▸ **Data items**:
────────────────────

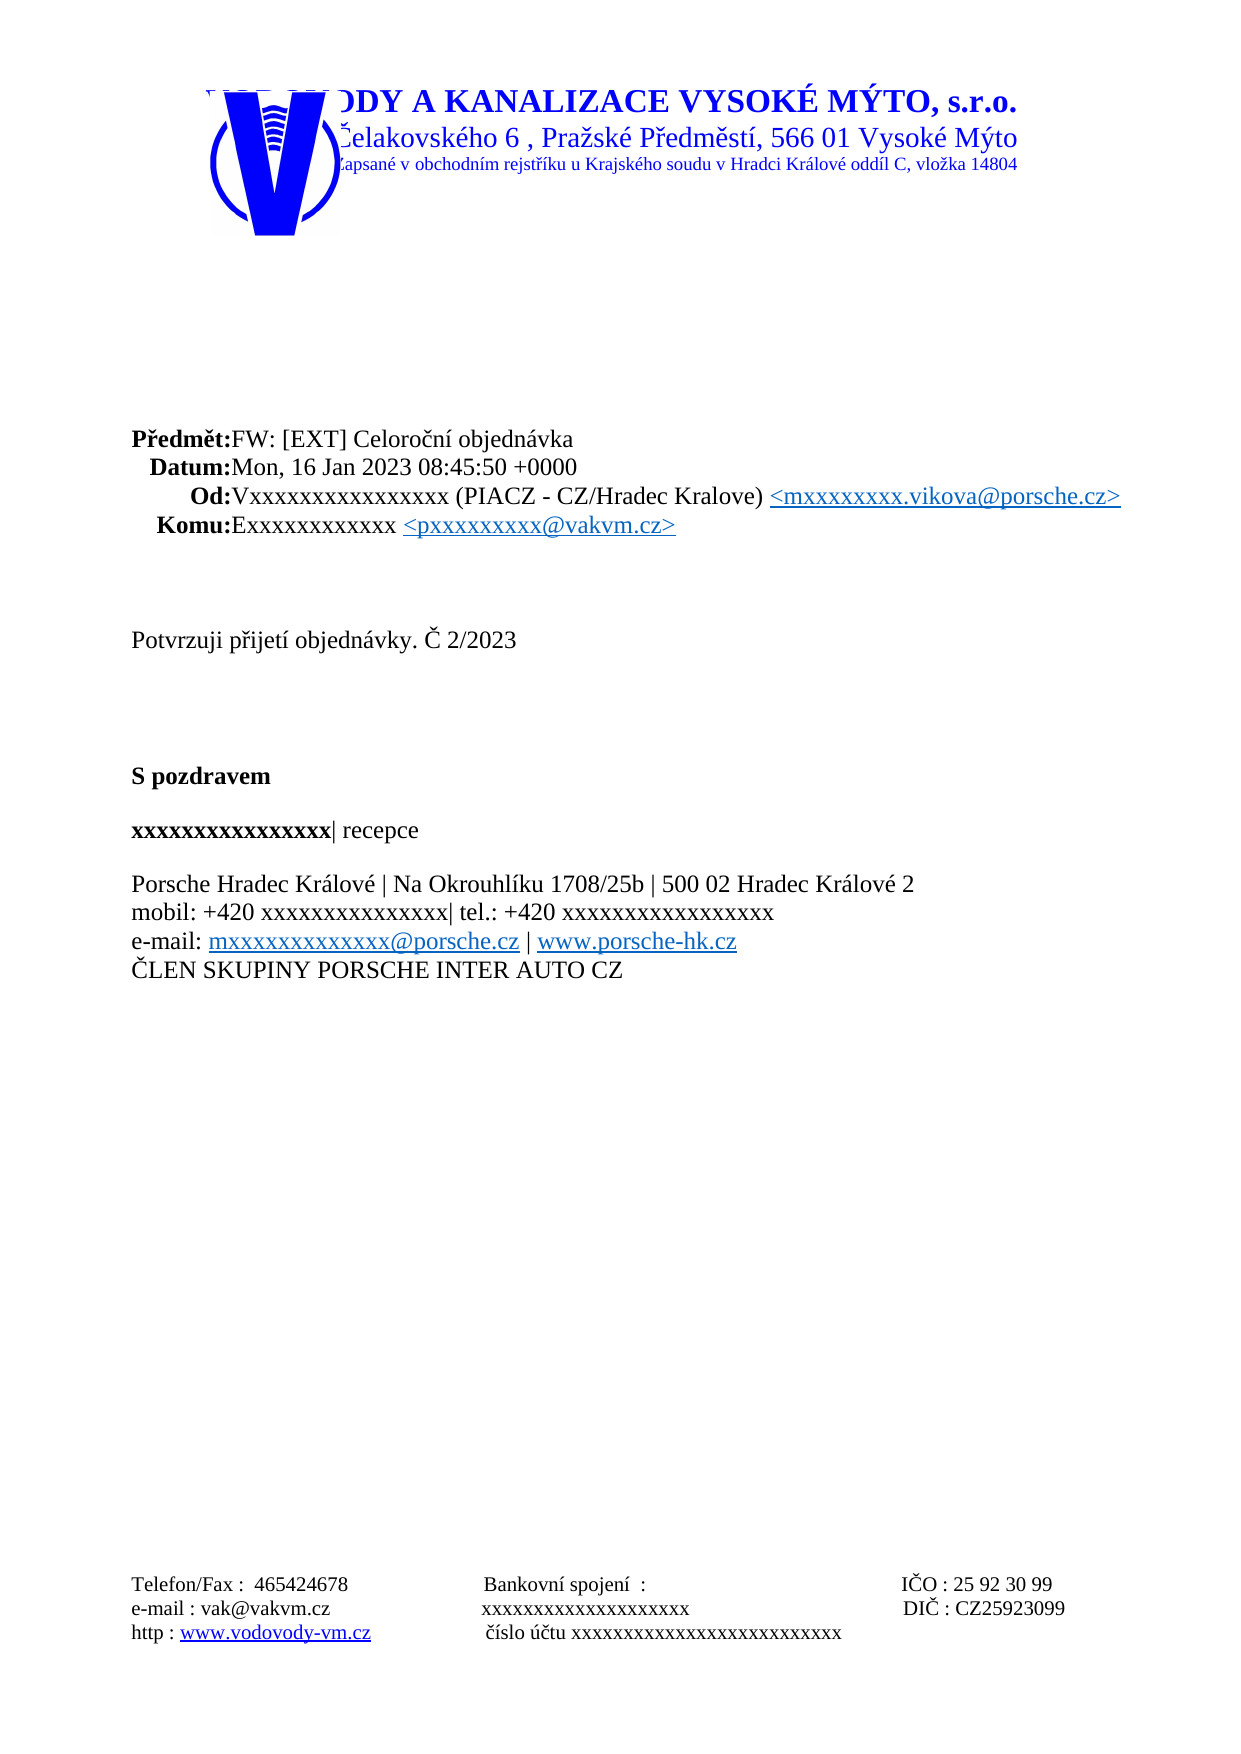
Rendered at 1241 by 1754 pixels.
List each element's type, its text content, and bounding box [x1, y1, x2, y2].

text Potvrzuji přijetí objednávky. Č 2/2023 [131, 625, 1122, 654]
table_header FW: [EXT] Celoroční objednávka [231, 424, 1121, 452]
table_cell Vxxxxxxxxxxxxxxxx (PIACZ - CZ/Hradec Kralove) <mxxxxxxxx.vikova@porsche.cz> [231, 481, 1121, 510]
text Porsche Hradec Králové | Na Okrouhlíku 1708/25b | 500 02 Hradec Králové 2 mobil: +420 xxxxxxxxxxxxxxx| tel.: +420 xxxxxxxxxxxxxxxxx e-mail: mxxxxxxxxxxxxx@porsche.cz | www.porsche-hk.cz [131, 869, 1122, 955]
table_cell Exxxxxxxxxxxx <pxxxxxxxxx@vakvm.cz> [231, 510, 1121, 539]
table_cell Komu: [131, 510, 231, 539]
table_header Předmět: [131, 424, 231, 452]
text S pozdravem [131, 761, 1122, 790]
text ČLEN SKUPINY PORSCHE INTER AUTO CZ [131, 955, 1122, 984]
picture [209, 91, 342, 236]
table_cell Datum: [131, 453, 231, 481]
table_cell Mon, 16 Jan 2023 08:45:50 +0000 [231, 453, 1121, 481]
text xxxxxxxxxxxxxxxx| recepce [131, 815, 1122, 844]
table_cell Od: [131, 481, 231, 510]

────────────────────

▸ **Requirement**: Make an exact copy of every record, pictures excluded.

▸ **Response**:
Rendered at 1241 by 1754 pixels.
List each element's type, its text content, and bounding box [x1, y1, x2, y2].

text Potvrzuji přijetí objednávky. Č 2/2023 [131, 625, 1122, 654]
table_header FW: [EXT] Celoroční objednávka [231, 424, 1121, 452]
table_cell Vxxxxxxxxxxxxxxxx (PIACZ - CZ/Hradec Kralove) <mxxxxxxxx.vikova@porsche.cz> [231, 481, 1121, 510]
text Porsche Hradec Králové | Na Okrouhlíku 1708/25b | 500 02 Hradec Králové 2 mobil: +420 xxxxxxxxxxxxxxx| tel.: +420 xxxxxxxxxxxxxxxxx e-mail: mxxxxxxxxxxxxx@porsche.cz | www.porsche-hk.cz [131, 869, 1122, 955]
table_cell Exxxxxxxxxxxx <pxxxxxxxxx@vakvm.cz> [231, 510, 1121, 539]
table_cell Komu: [131, 510, 231, 539]
table_header Předmět: [131, 424, 231, 452]
text S pozdravem [131, 761, 1122, 790]
text ČLEN SKUPINY PORSCHE INTER AUTO CZ [131, 955, 1122, 984]
picture [209, 91, 342, 236]
table_cell Datum: [131, 453, 231, 481]
table_cell Mon, 16 Jan 2023 08:45:50 +0000 [231, 453, 1121, 481]
text xxxxxxxxxxxxxxxx| recepce [131, 815, 1122, 844]
table_cell Od: [131, 481, 231, 510]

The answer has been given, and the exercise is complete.